### PASSAGE
....................

[Twisted-Python] A pseudo-deferred class that can be canceled

Thu Jan 7 17:29:04 EST 2010

Terry Jones wrote:

> After I went to bed I realized that someone is immediately going to
> want to have a cancel function that returns a deferred. And what
> happens if something goes wrong in a cancel function?

FWIW, the way I've dealt with these sorts of things (in Tahoe, at least)
has been to set a flag that is checked at a variety of useful stopping
points, and if the flag is set, raise some sort of "Interrupted"
exception, which bypasses the rest of the callback chain. Then, at the
end, I add an errback which only catches Interrupted and ignores it. I
think of this as the Deferred equivalent of returning early from a
subroutine. It has the nice property that anything that goes wrong in
the interrupt/cancellation process will be reported in the same place as
any other errors.

Something like:

 class Interrupted(Exception): pass

 class Foo:
   interrupted = False
   def start(self):
     d = self.do_one()
     d.addCallback(self.do_two)
     d.addCallback(self.do_three)
     d.addErrback(self.eat_interrupt)
     return d
   def interrupt(self):
     self.interrupted = True
   def do_one(self):
     return startSomething()
   def do_two(self, res):
     if self.interrupted: raise Interrupted()
     return startSomethingElse()
   def do_three(self, res):
     if self.interrupted: raise Interrupted()
     return startSomethingOther()
   def eat_interrupt(self, f):
     f.trap(Interrupted)
     return None

 d = Foo().start()

This doesn't explicitly cancel whatever step is currently in progress,
but it makes sure that we won't move on to the next step. When the steps
are small and reasonably side-effect free, this seems to work pretty
well.

If the steps were larger, then I'd have do_one/do_two/do_three record a
counter to indicate what step was currently in progress, and then change
interrupt() to perform whatever sort of cancellation was appropriate for
that particular step. This usually makes it more obvious what sorts of
references or objects or whatever you'll be needing to cancel the work
that's been started, because you have to stash them (for use by
interrupt()) at the same time that you start the work:

   def do_two(self, res):
     if self.interrupted: raise Interrupted()
     self.current_step = 2
     handle = self.start_something_long()
     self.handle_to_cancel_step_2 = handle
     return handle.start()
  def interrupt(self):
     self.interrupted = True
     ...
     if self.current_step == 2:
       self.handle_to_cancel_step_2.cancel()

I've also had systems (somewhere in Buildbot, I think) where interrupt()
took and stashed a Failure argument, and made sure that the
already-running Deferred chain errbacked with that, by using:

 if self.interrupted: raise self.interrupted

but I'm not fond of that technique anymore, since the Failure that pops
out of the chain won't have a stack trace that references anything in
the chain. It's a tricky subject: you care both about who called
interrupt() and at what point in the chain was the interrupt recognized.
One other trick I've used is to have self.interrupted be a string,
recording "why" the process was interrupted, and arrange for the
Interrupt() class to include that string in its repr.

All that said, the handful of places where I've used these techniques
have since grown large enough that I'm planning to rewrite them in terms
of state machines, and to have exactly one Deferred (used to indicate
overall completion). The immediate problem that the big Deferred chain
is causing me is that remote Foolscap calls to hosts that have silently
disconnected (e.g. they got unplugged from the network) will stall for
20 minutes, causing the rest of the chain to stall, and a state machine
approach will make it easier to build adaptive timeouts around these
calls.

cheers,
 -Brian

....................

### BRIEF A
Using the post about canceling a Deferred chain, decide whether each statement agrees with it: (i) the flag approach explicitly cancels the step currently in progress; (ii) remote Foolscap calls to hosts that have silently disconnected can stall for 20 minutes; (iii) the author still favors having interrupt() stash a Failure that the chain then errbacks with. For each, answer yes or no and quote the words from the post that decide it.
### BRIEF B
In the post about canceling a Deferred chain, what does the errback added at the end of the chain catch and ignore?
### BRIEF C
Quote the part of the post about canceling a Deferred chain that begins at the words "d.addErrback(self.eat_interrupt)" and stops after "return startSomethingElse()".
The data that comes after the post has nothing to do with it.

### MATERIAL PROVIDED
....................

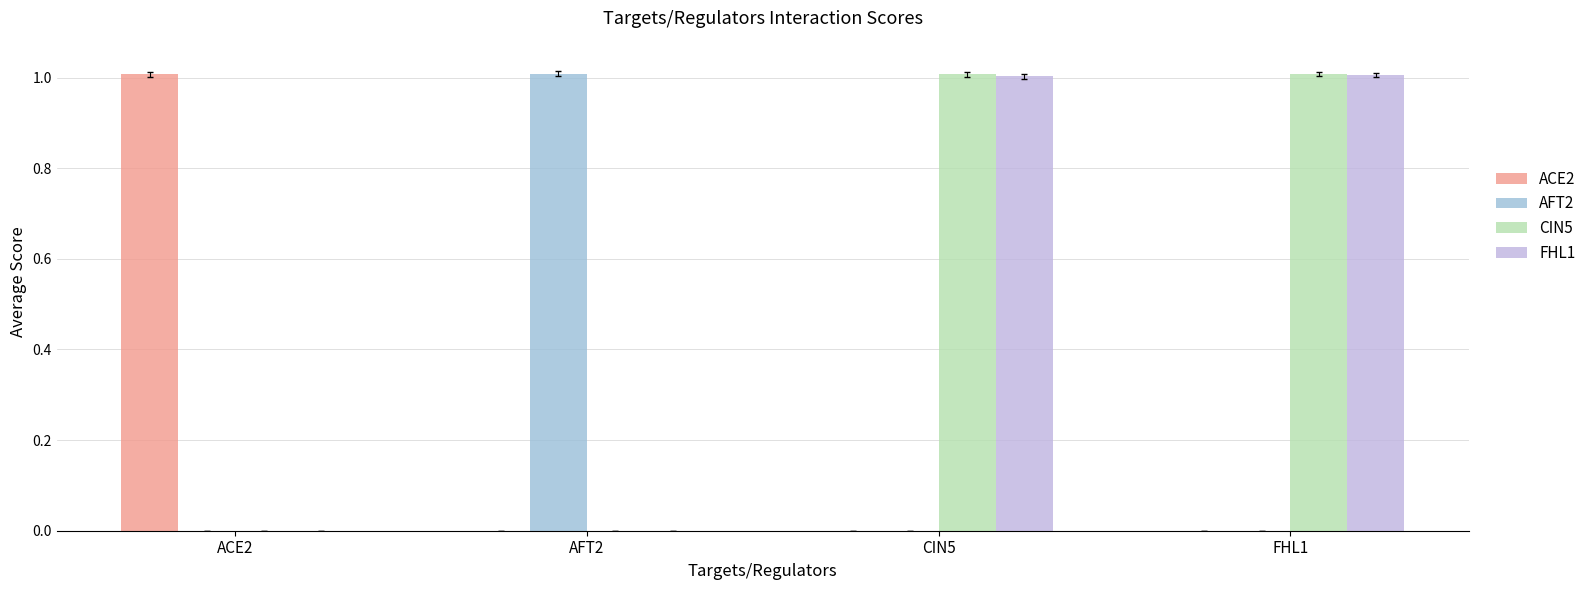

Is the value of AFT2 at AFT2 greater than the value of FHL1 at AFT2?

Yes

....................

### PROBLEM SOLUTION A
(i) No: "This doesn't explicitly cancel whatever step is currently in progress"
(ii) Yes: "remote Foolscap calls to hosts that have silently disconnected (e.g. they got unplugged from the network) will stall for 20 minutes"
(iii) No: "but I'm not fond of that technique anymore"

### PROBLEM SOLUTION B
It catches only the Interrupted exception and ignores it.

### PROBLEM SOLUTION C
d.addErrback(self.eat_interrupt)
     return d
   def interrupt(self):
     self.interrupted = True
   def do_one(self):
     return startSomething()
   def do_two(self, res):
     if self.interrupted: raise Interrupted()
     return startSomethingElse()